Write out again, word for word, the lines below from the line that holds "And now the" through the line that holds "plastic housing (401,314,451,419).", omitting pictures.

┌─ RECORDS FOR THIS TASK

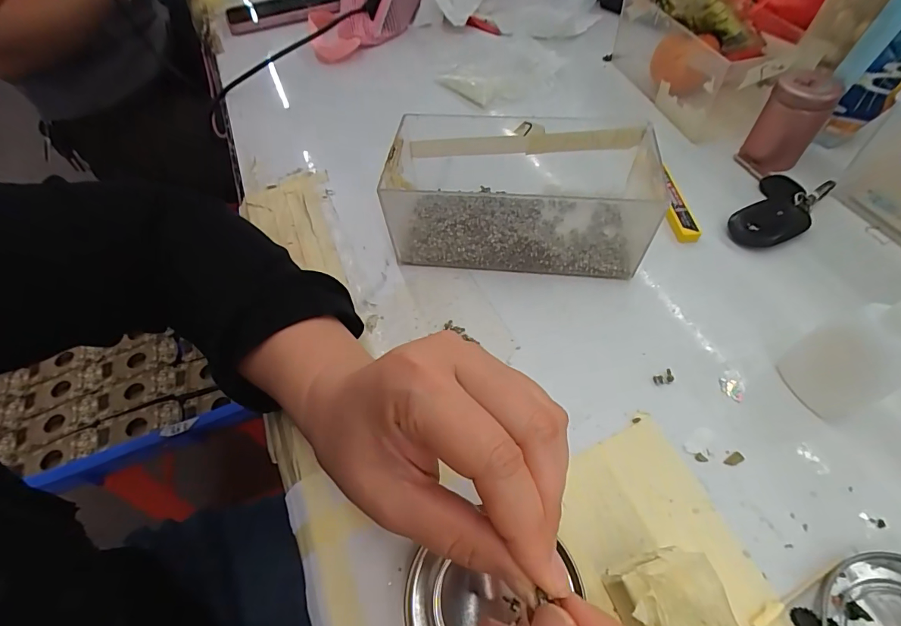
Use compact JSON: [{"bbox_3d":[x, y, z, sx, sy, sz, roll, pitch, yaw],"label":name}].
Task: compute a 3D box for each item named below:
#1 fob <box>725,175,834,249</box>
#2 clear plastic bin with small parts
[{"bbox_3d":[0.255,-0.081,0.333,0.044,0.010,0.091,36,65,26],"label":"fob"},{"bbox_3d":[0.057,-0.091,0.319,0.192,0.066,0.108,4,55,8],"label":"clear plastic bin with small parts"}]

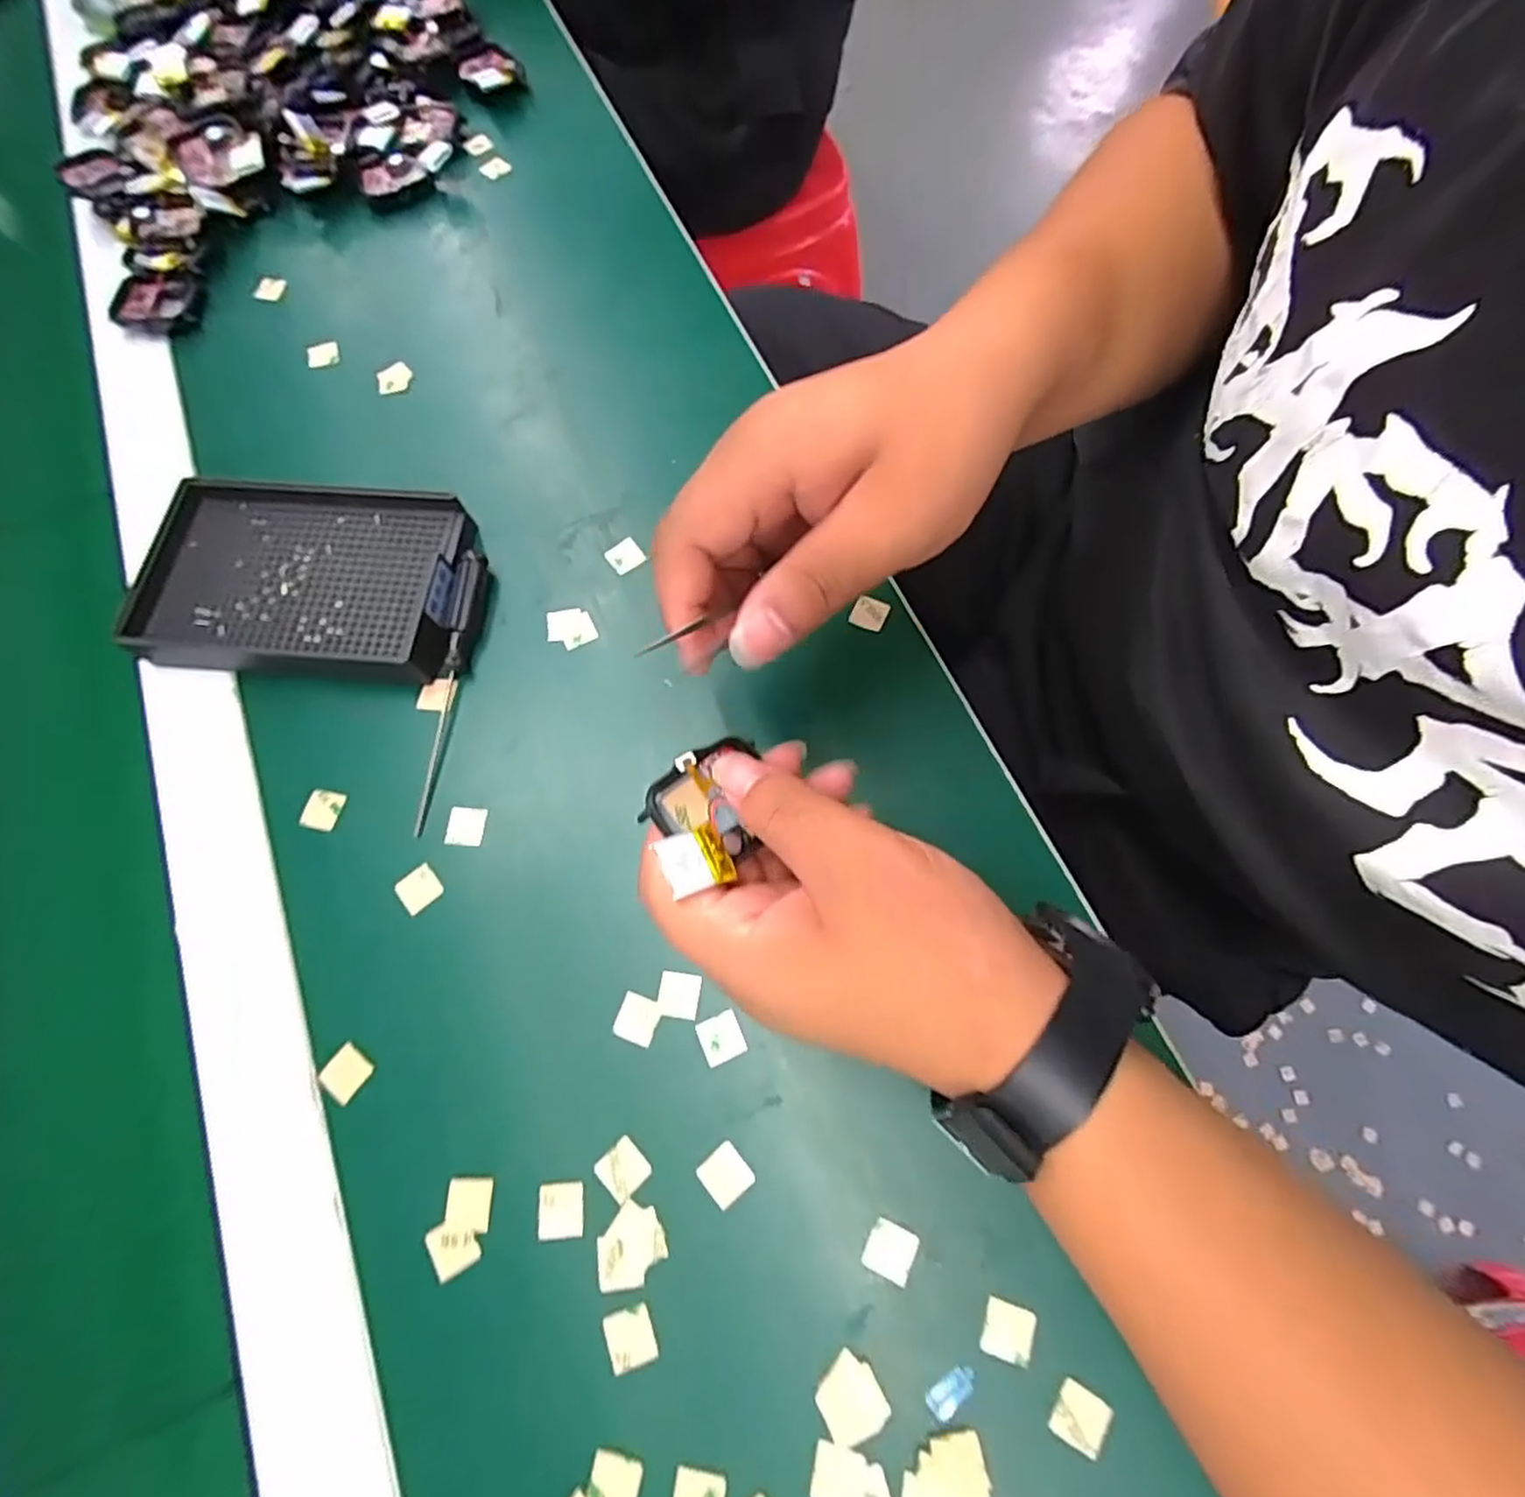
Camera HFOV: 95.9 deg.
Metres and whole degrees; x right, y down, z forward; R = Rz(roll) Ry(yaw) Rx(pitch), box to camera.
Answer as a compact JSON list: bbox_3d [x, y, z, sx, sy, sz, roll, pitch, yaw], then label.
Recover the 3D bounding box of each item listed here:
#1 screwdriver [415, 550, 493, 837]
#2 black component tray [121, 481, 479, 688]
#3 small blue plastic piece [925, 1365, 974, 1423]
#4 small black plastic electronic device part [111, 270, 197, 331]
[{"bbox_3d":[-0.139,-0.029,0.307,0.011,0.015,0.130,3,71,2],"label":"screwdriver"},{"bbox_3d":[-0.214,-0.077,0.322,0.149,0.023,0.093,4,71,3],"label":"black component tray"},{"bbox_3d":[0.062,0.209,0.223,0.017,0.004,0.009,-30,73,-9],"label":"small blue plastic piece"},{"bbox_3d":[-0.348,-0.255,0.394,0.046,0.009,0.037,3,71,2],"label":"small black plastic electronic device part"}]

└─
┌─ RECORDS FOR THIS TASK

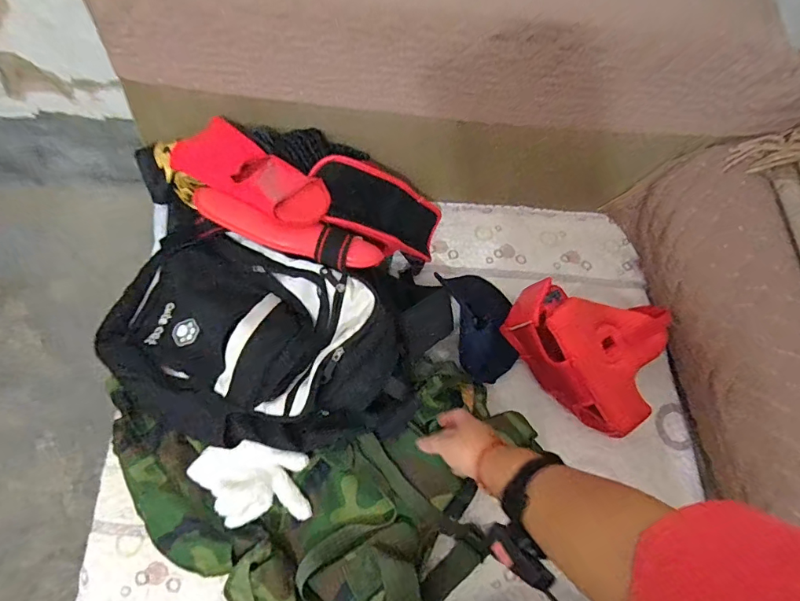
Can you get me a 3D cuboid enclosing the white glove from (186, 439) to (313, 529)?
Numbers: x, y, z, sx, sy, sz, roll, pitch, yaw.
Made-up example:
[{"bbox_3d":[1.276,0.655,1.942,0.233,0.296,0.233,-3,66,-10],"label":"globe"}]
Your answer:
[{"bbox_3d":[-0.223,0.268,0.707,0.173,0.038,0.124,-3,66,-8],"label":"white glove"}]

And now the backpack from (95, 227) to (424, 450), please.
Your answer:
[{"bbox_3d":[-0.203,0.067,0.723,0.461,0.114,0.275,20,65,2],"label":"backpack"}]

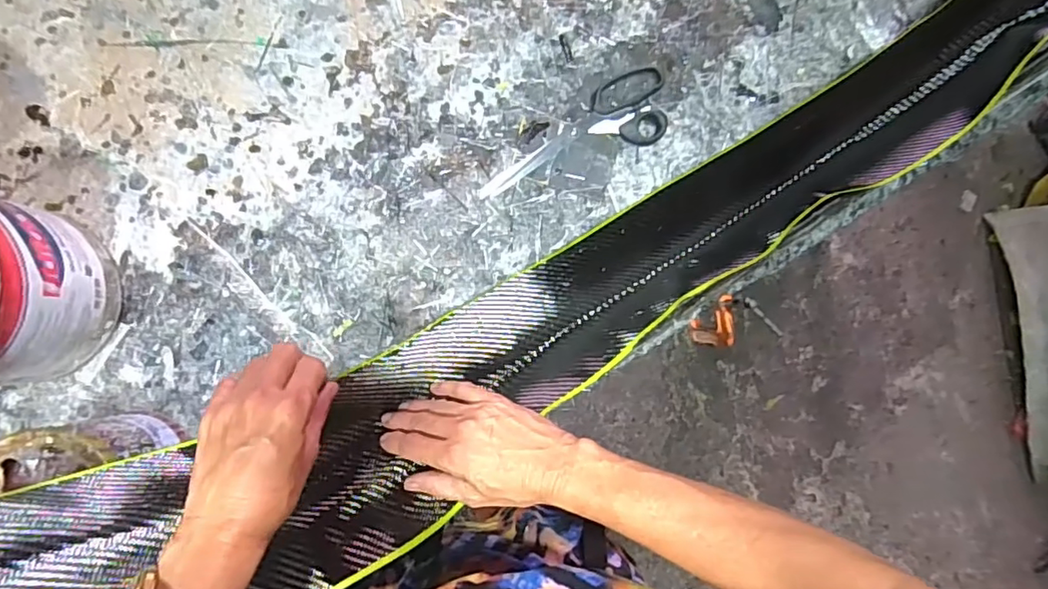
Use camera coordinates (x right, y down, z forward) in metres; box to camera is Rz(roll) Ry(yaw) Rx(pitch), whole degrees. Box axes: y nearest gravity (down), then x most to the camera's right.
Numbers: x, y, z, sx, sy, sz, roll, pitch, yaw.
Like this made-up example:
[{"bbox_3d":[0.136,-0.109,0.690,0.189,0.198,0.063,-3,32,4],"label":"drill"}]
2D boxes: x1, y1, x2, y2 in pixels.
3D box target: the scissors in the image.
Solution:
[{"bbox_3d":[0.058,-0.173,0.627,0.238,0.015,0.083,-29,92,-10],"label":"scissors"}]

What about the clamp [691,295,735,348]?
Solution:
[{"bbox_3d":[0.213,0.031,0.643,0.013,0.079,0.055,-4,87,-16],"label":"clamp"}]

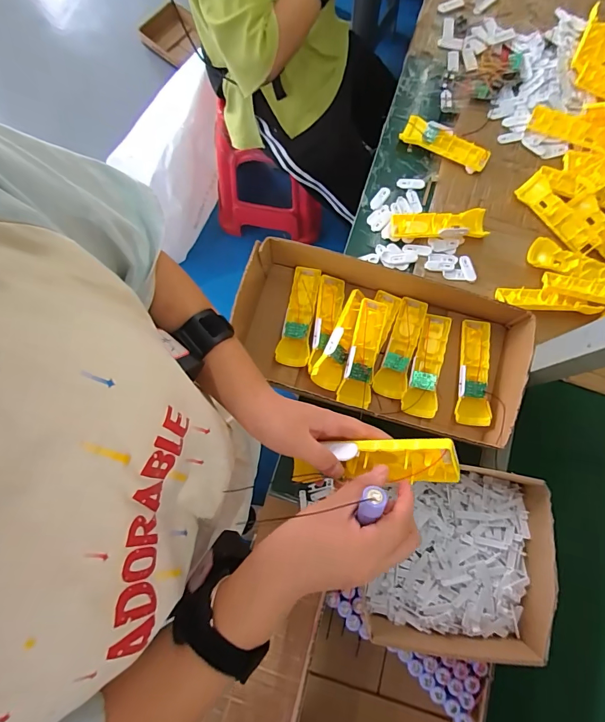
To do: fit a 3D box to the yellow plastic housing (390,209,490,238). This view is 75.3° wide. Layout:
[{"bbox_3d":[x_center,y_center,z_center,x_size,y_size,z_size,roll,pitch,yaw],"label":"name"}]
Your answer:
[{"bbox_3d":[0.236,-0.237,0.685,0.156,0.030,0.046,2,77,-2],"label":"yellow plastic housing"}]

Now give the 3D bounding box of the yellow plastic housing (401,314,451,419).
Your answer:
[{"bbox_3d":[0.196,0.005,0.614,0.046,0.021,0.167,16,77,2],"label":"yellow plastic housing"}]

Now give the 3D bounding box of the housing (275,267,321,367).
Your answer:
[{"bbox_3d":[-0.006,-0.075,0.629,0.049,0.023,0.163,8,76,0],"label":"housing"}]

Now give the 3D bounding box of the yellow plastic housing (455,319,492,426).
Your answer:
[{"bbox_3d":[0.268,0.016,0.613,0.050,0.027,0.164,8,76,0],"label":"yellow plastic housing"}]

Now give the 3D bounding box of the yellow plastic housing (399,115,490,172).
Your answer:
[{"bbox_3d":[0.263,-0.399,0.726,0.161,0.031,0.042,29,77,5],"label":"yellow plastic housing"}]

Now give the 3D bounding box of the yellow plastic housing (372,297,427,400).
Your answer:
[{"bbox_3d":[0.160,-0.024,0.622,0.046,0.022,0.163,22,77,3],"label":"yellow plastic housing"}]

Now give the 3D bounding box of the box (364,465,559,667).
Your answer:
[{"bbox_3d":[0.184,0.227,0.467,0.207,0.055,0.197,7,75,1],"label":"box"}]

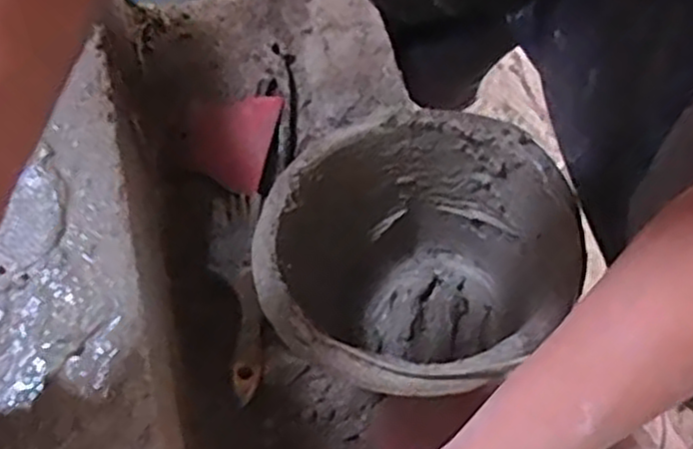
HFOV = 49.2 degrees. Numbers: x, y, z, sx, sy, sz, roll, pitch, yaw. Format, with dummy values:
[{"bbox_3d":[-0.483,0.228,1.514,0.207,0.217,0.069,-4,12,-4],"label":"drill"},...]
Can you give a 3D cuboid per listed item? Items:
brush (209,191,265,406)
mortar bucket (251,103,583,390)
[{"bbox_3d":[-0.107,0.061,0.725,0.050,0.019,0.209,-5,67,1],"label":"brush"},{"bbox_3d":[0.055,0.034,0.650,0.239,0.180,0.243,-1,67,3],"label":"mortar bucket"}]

└─

TASK RESULT:
And now the backpack from (95, 227) to (424, 450), please.
Your answer:
[{"bbox_3d":[-0.203,0.067,0.723,0.461,0.114,0.275,20,65,2],"label":"backpack"}]

Use camera coordinates (x right, y down, z forward) in metres; box to camera is Rz(roll) Ry(yaw) Rx(pitch), whole degrees. Box axes: y nearest gravity (down), then x most to the camera's right.
Numbers: x, y, z, sx, sy, sz, roll, pitch, yaw.
Like this made-up example:
[{"bbox_3d":[0.136,-0.109,0.690,0.189,0.198,0.063,-3,32,4],"label":"drill"}]
2D boxes: x1, y1, x2, y2 in pixels.
3D box target: the scissors in the image.
Solution:
[{"bbox_3d":[0.058,-0.173,0.627,0.238,0.015,0.083,-29,92,-10],"label":"scissors"}]

What about the clamp [691,295,735,348]?
Solution:
[{"bbox_3d":[0.213,0.031,0.643,0.013,0.079,0.055,-4,87,-16],"label":"clamp"}]

To do: fit a 3D box to the yellow plastic housing (390,209,490,238). This view is 75.3° wide. Layout:
[{"bbox_3d":[x_center,y_center,z_center,x_size,y_size,z_size,roll,pitch,yaw],"label":"name"}]
Your answer:
[{"bbox_3d":[0.236,-0.237,0.685,0.156,0.030,0.046,2,77,-2],"label":"yellow plastic housing"}]

Now give the 3D bounding box of the yellow plastic housing (401,314,451,419).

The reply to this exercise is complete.